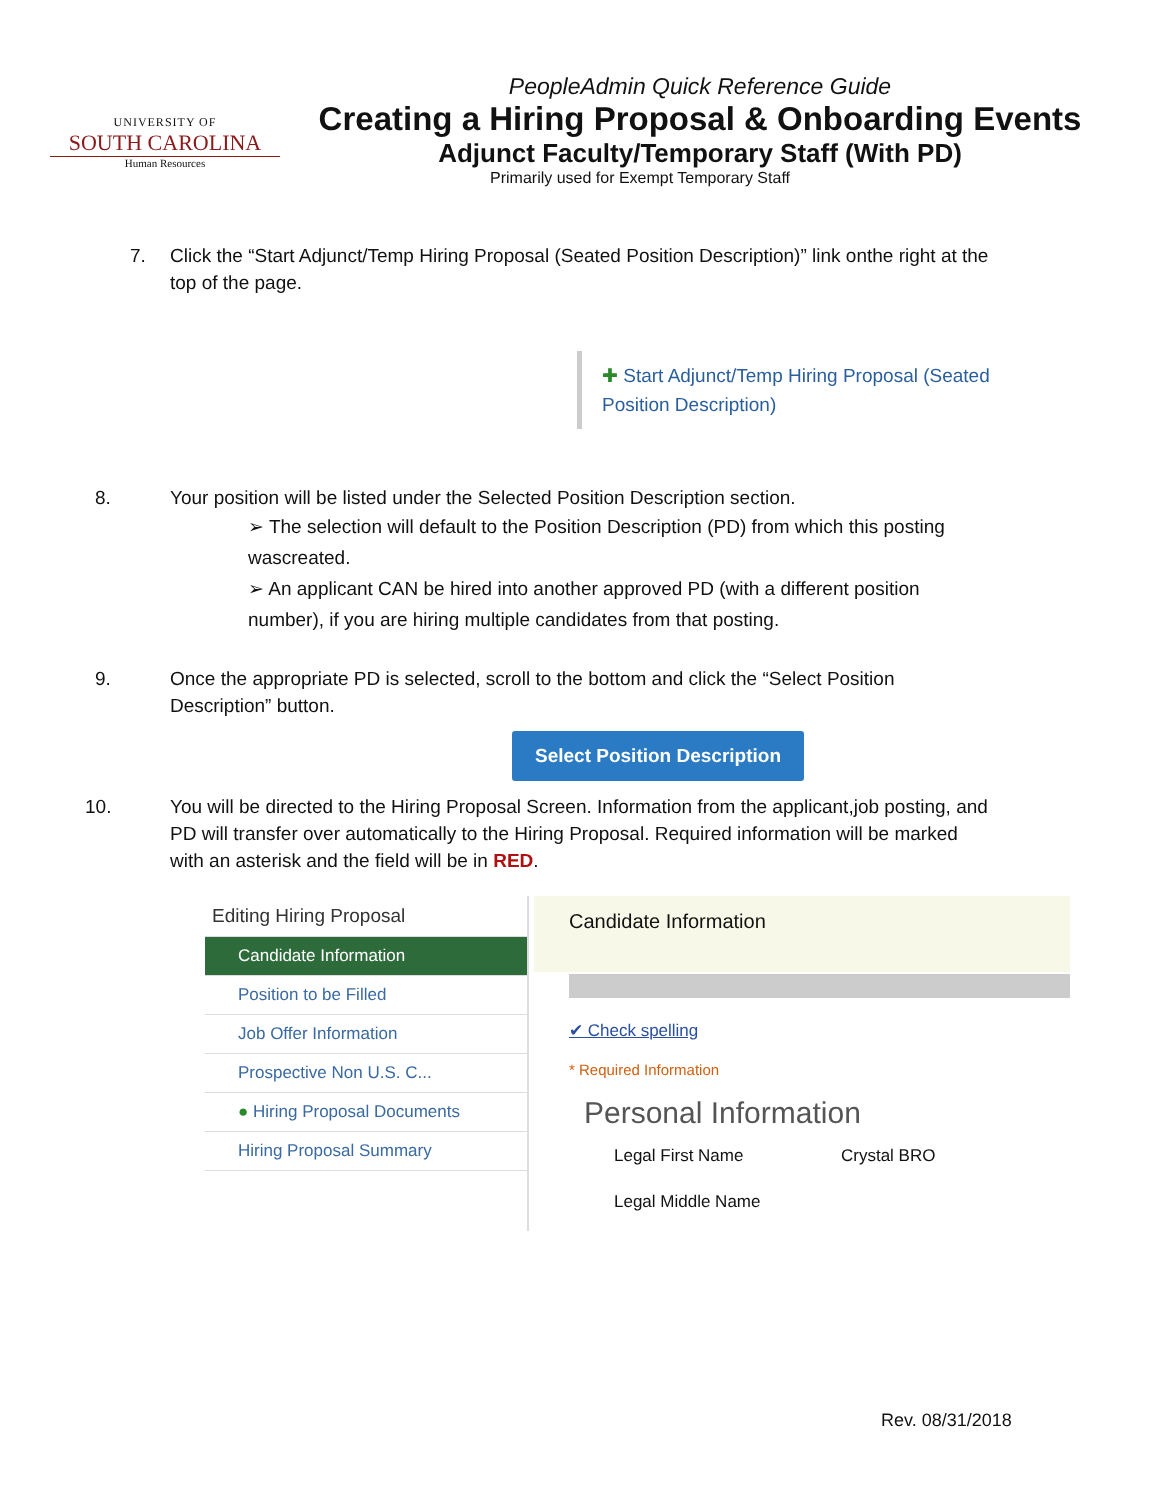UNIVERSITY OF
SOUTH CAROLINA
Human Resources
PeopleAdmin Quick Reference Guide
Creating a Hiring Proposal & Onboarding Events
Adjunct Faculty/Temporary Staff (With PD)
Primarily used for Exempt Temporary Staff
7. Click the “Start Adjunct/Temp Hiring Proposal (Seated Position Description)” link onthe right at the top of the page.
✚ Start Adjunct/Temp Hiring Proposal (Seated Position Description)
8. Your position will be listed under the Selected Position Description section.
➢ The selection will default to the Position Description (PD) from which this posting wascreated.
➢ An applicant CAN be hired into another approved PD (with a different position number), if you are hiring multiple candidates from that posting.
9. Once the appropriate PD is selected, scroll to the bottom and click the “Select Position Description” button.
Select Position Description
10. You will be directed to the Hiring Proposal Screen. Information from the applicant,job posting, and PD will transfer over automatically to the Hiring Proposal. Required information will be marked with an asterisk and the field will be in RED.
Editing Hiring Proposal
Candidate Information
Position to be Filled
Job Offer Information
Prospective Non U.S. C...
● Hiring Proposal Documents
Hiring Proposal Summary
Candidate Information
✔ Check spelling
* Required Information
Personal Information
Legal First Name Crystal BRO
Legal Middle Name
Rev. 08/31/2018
============================================================
Repeat the records above exactly, from the first line through the line containing "9. Once the", and leave out the pictures.

UNIVERSITY OF
SOUTH CAROLINA
Human Resources
PeopleAdmin Quick Reference Guide
Creating a Hiring Proposal & Onboarding Events
Adjunct Faculty/Temporary Staff (With PD)
Primarily used for Exempt Temporary Staff
7. Click the “Start Adjunct/Temp Hiring Proposal (Seated Position Description)” link onthe right at the top of the page.
✚ Start Adjunct/Temp Hiring Proposal (Seated Position Description)
8. Your position will be listed under the Selected Position Description section.
➢ The selection will default to the Position Description (PD) from which this posting wascreated.
➢ An applicant CAN be hired into another approved PD (with a different position number), if you are hiring multiple candidates from that posting.
9. Once the appropriate PD is selected, scroll to the bottom and click the “Select Position Description” button.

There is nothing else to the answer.